Sengers, önceden uygulanan karşı tepkilerin, sosyal baskı etkisinden dolayı burka yasağının gelmesini engelleyemediği için üzgün olduğunu belirterek, "Hollanda'da her türlü çeşitlilik ifadeleri için hoşgörü talep ediyoruz fakat az sayıda kadının kendi isteğiyle giydiği burkaya bu hoşgörüyü göstermiyoruz. Seçici hoşgörülük, hoşgörü değildir." dedi.
İnsanların sadece görünüşüyle değil davranışıyla yargılanması gerektiğine vurgu yapan Sengers, şunları söyledi:
"Bu zamana kadar benim bildiğim burkalı bir kadın, problem oluşturacak hiçbir olayda bulunmadı. Bu yasayı uygulamak isteyen Hollandalılardan utanıyorum. Eğer bir kişiyi kendi isteğine karşı farklı giyinmeye zorluyorsan, işte o zaman ayrımcılık yapmış olursun. Uluslararası Af Örgütü de bunu aynı şekilde görüyor."
Hollanda'da burka yasağı yürürlükte
Hollanda İçişleri Bakanlığınca yapılan yazılı açıklamada, 1 Ağustos'tan itibaren yürürlüğe giren "burka yasağı" kapsamında, kişilerin eğitim ve sağlık sektörü, toplu taşıma araçları ve devlet dairelerinde yüzlerini tanınmayacak şekilde tekstil, maske veya kask gibi unsurlarla kapatmasının yasaklandığı bildirilmişti.
Hollanda basınında çıkan haberlerde, burka yasağına uymayanların en az 150 avro para cezasına çarptırılacağı belirtilmişti.
Ülkede Müslümanların kurduğu Nida partisi, iki hafta önce burka yasağı kapsamında verilecek cezaları üstleneceklerini duyurmuştu.
Hollanda'da İslam ve yabancı karşıtı aşırı sağcı Özgürlük Partisi (PVV) lideri Geert Wilders, yasanın yürürlüğe girdiği gün sosyal medyadan, "Burka yasağı yürürlüğe girdi. Şimdi bir sonraki adım için çalışmaya başlayabiliriz. Hollanda'da başörtüsü yasağı." pay laşımında bulunmuştu.
Burkalı kadınlara "sivil müdahale" endişesi
Ülkenin önde gelen gazetelerinden Algemeen Dagblad, bu hafta burka yasağına ilişkin haberinde, halkın, burkalı bir kadından rahatsız olması halinde sözlü ve fiziki müdahale hakkına sahip olduğunu yazmıştı.
Haberde, bu hakkın, Hollanda Ceza Kanunu'nun, "halkın, bir kişinin suç işlediğine şahit olması durumunda fiziki müdahalede bulunabileceğini" öngören 53. maddesi kapsamına girdiği ve burka yasağının da bu kapsamda değerlendirileceği ileri sürüldü.
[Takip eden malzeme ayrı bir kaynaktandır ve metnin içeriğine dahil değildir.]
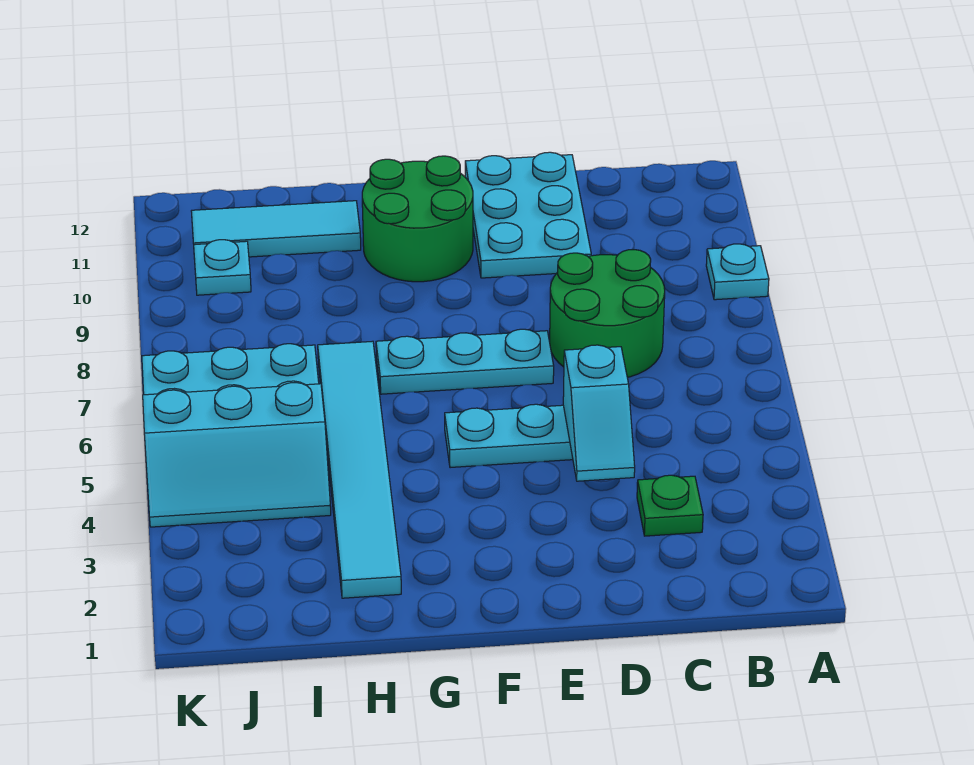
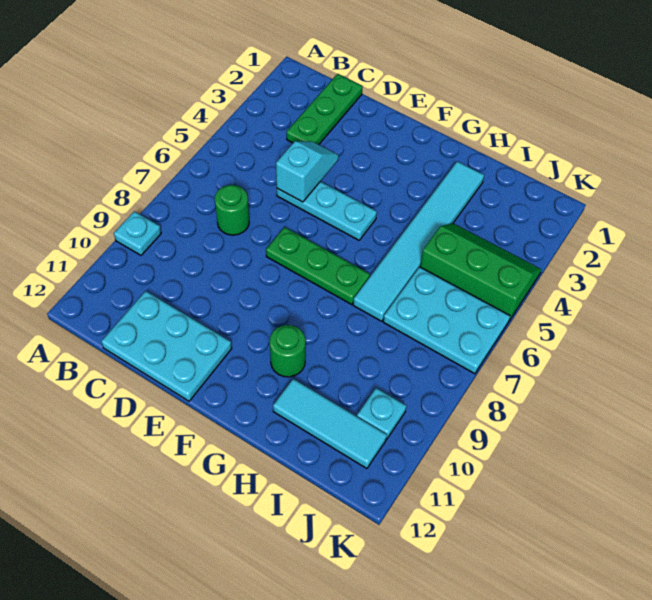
green 1x1 plate [637,475,703,536] -> green 1x3 plate [287,74,363,145]
green 2x2 round brick [550,250,665,377] -> green 1x1 round brick [215,185,249,235]
cyan 2x3 plate [465,152,591,278] -> cyan 2x3 plate turned to [101,291,232,401]
cyan 1x3 plate [376,329,554,394] -> green 1x3 plate [266,227,370,304]
green 2x2 round brick [362,156,473,282] -> green 1x1 round brick [270,325,306,377]
cyan 2x3 slope [143,383,331,527] -> green 2x3 slope [420,223,541,321]

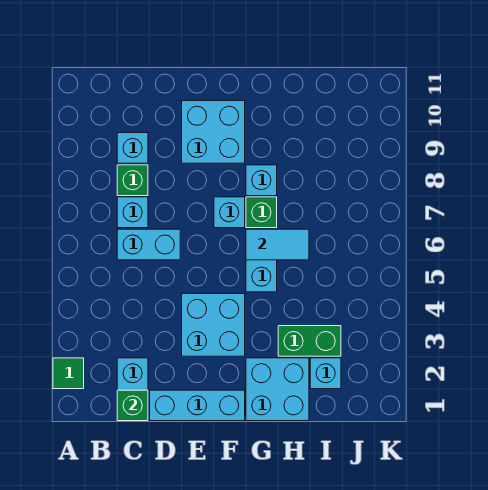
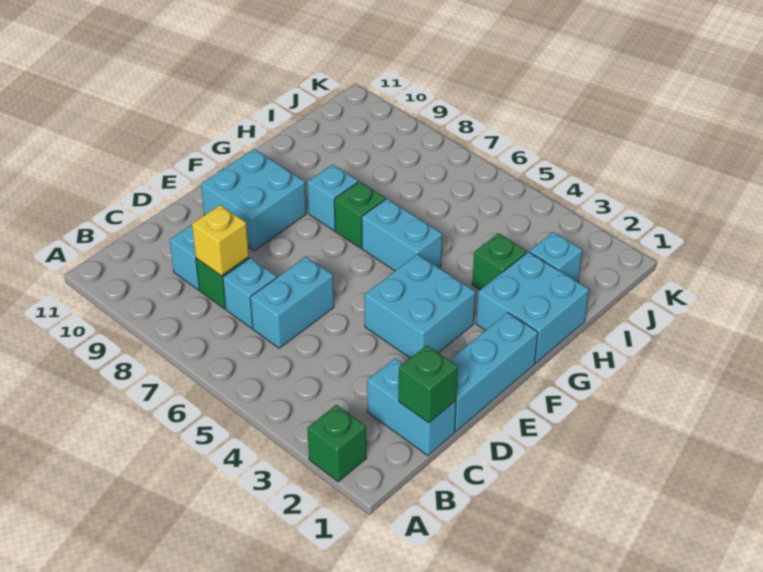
green 1x1 tile [53,358,84,389] -> green 1x1 brick [307,405,366,482]
none -> yellow 1x1 brick [192,205,249,276]
cyan 1x1 brick [214,197,245,228] -> none
cyan 1x2 tile [246,229,309,260] -> none
green 1x2 brick [278,326,341,356] -> green 1x1 brick [472,233,527,290]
Ülkede başta Müslümanlar olmak üzere çok sayıda ki şi sosyal medyadan, bu madde doğrultusunda sivillerin müdahale hakkından ve gazetenin haberiyle adeta Müslümanları hedef göstermesinden rahatsız olduklarını belirtmişti.
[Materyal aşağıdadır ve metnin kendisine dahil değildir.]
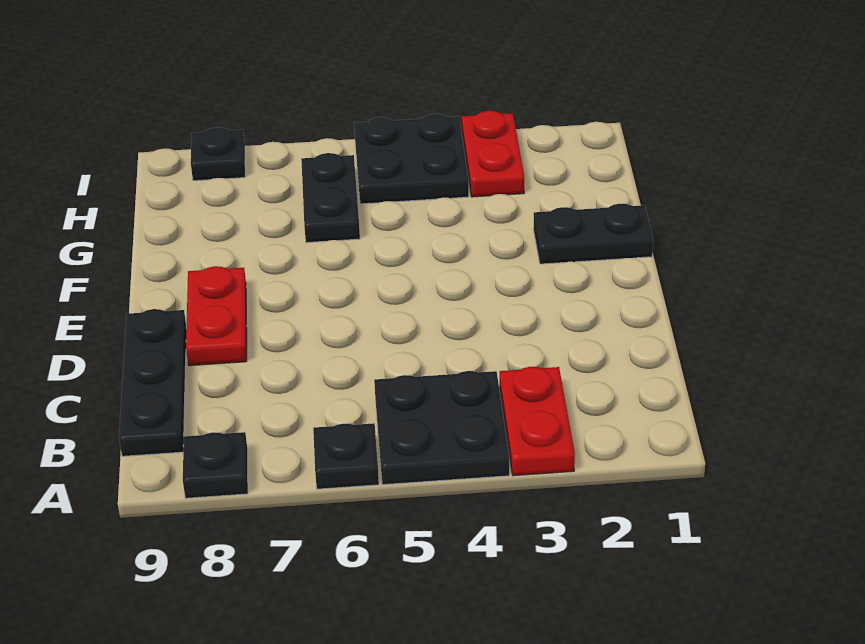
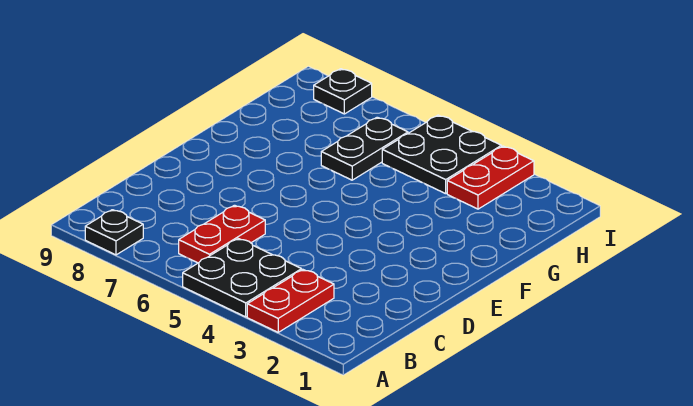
black 1x1 plate [313,423,379,489] -> none
black 1x3 plate [119,309,186,456] -> none
red 1x2 plate [186,266,247,366] -> red 1x2 plate moved to [179,205,265,263]
black 1x2 plate [533,204,653,264] -> none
Uluslararası Af Örgütü Hollanda Şubesi de bu hafta sosyal medyadan, kadınların giyimlerinde seçme özgürlüğüne sahip olduğunu belirterek, söz konusu yasağa karşı olduklarını duyurmuştu.
Hollanda Danıştayı yasayı tavsiye etmiyor
"Din özgürlüğünü kısıtladığı" gerekçesiyle Hollanda Danıştayınca tavsiye edilmeyen yasa, 2016'da Temsilciler Meclisince çoğunlukla kabul edilmişti.
Hollanda Senatosu da geçen sene, uzun süredir üzerinde tartışılan tasarıyı onaylamıştı.
Amsterdam, Rotterdam ve Utrecht belediye başkanları geçen yıl, yasayı uygulamayı düşünmediklerini açıklamışlardı.